あと、第2章のNew IS-LMモデルや第6章の最適金融政策では、概要と問題点を読めば、
誰が擁護派で誰が批判派だとか、こういった拡張の方向には誰が取り組んでいるとか、
そういったことも分かる。今後論文を読む時、そういうことを事前に知っていた方が
読みやすい。

正直に告白すると、いちごびびえすでのあの「ザモデル論争」(これについては
2005年10月16日にもちょっと書いた)の時、俺はザモデル氏の論理的に一歩一歩
進める議論の仕方が好きだった。ドラエモン氏も好きだけど、彼の書き込みは
「職人技」を披露してくれているように感じられた。極端に言えば、ドラエモン氏の
書き込みからは「知識」が、ザモデル氏の書き込みから「考え方」が学べるような
気がしていた。
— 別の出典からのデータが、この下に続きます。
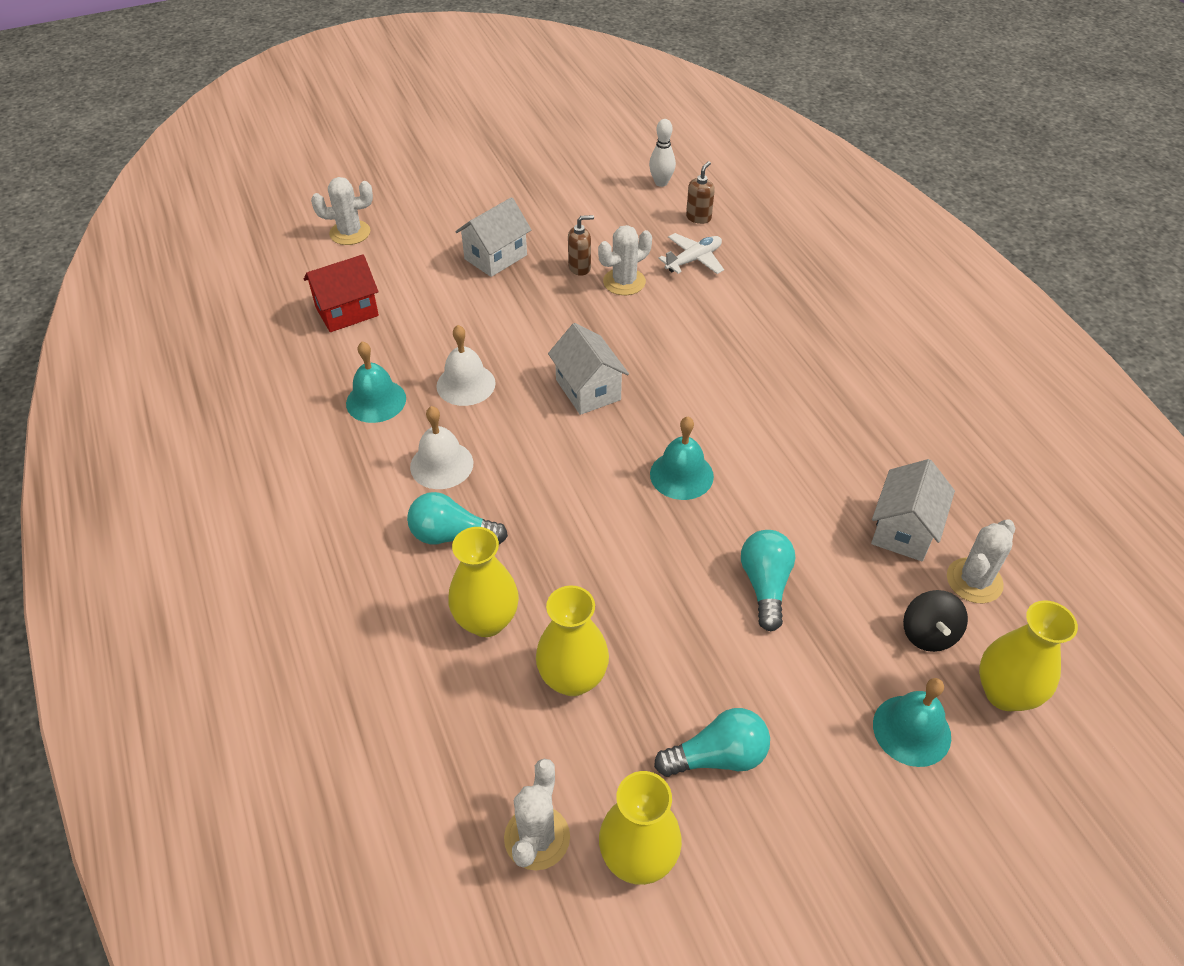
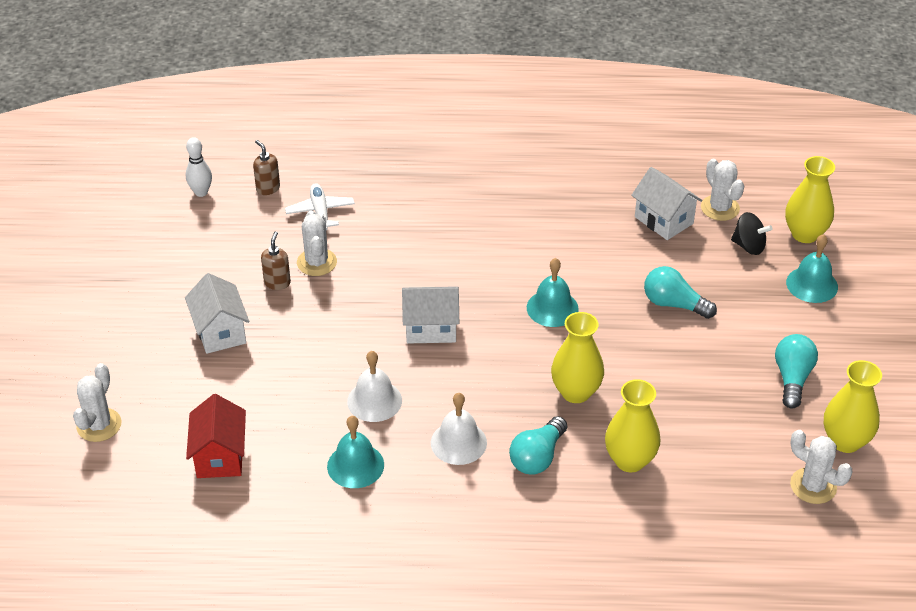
camera: 65 degrees left, 5 degrees down
(573, 678) = (701, 429): yellow vase -> yellow vase (575, 392)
加藤氏がザモデル氏かどうかはともかく、この本からは現代マクロ
経済学の「考え方」が学べると思うし、それを学ばずして「日本経済への
インプリケーション」についてどうこういうよりは、まずはそれを身につけた方が
自分のためになるな、と感じている今日この頃。

以上が全体的な感想だけど、細かい内容についての感想やまとめもそのうち
やるかもしれない(特に最適金融政策を扱っている第5、6章)。